**Written task**
Report every line in the data that contains the word "языка".

** Opening Exercise input block **

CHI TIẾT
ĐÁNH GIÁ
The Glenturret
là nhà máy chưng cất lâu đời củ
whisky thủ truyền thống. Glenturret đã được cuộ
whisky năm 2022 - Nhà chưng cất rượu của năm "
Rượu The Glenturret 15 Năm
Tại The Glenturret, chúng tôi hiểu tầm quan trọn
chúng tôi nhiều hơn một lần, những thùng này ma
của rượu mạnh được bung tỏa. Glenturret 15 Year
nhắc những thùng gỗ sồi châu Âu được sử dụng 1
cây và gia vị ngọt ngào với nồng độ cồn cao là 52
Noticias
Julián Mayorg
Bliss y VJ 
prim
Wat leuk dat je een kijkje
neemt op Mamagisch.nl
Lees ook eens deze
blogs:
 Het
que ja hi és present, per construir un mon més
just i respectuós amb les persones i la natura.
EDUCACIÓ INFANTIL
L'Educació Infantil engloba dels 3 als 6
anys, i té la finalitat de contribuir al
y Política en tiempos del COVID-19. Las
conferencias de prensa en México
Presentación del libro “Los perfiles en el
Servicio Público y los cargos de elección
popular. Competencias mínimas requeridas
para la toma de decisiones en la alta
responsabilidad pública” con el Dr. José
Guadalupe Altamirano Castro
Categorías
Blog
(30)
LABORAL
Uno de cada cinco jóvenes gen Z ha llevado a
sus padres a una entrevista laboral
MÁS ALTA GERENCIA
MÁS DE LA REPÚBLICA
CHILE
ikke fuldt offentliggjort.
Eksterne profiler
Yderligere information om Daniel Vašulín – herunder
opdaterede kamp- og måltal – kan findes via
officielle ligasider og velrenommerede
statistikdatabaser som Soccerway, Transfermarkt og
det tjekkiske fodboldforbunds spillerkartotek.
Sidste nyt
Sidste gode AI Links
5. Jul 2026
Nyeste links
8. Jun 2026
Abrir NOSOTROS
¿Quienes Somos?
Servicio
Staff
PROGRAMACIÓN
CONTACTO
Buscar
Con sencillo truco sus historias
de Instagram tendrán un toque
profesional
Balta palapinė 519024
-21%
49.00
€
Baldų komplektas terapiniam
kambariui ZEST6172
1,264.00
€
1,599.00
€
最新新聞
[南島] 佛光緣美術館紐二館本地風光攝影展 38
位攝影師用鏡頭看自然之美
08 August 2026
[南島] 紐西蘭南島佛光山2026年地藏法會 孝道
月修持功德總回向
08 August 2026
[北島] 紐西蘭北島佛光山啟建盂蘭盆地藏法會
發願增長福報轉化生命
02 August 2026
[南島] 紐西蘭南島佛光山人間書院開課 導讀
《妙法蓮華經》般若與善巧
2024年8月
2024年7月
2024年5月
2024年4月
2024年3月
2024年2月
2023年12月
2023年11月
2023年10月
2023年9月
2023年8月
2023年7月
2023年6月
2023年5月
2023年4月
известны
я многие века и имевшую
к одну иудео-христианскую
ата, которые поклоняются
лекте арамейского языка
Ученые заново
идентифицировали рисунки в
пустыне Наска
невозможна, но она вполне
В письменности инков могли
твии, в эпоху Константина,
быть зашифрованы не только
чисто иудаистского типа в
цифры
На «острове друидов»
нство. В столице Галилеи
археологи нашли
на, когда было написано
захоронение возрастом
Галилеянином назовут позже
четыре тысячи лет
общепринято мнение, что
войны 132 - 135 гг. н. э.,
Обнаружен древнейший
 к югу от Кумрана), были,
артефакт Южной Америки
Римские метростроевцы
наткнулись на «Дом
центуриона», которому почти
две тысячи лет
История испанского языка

** Closing Exercise input block **

**Solution**
лекте арамейского языка
История испанского языка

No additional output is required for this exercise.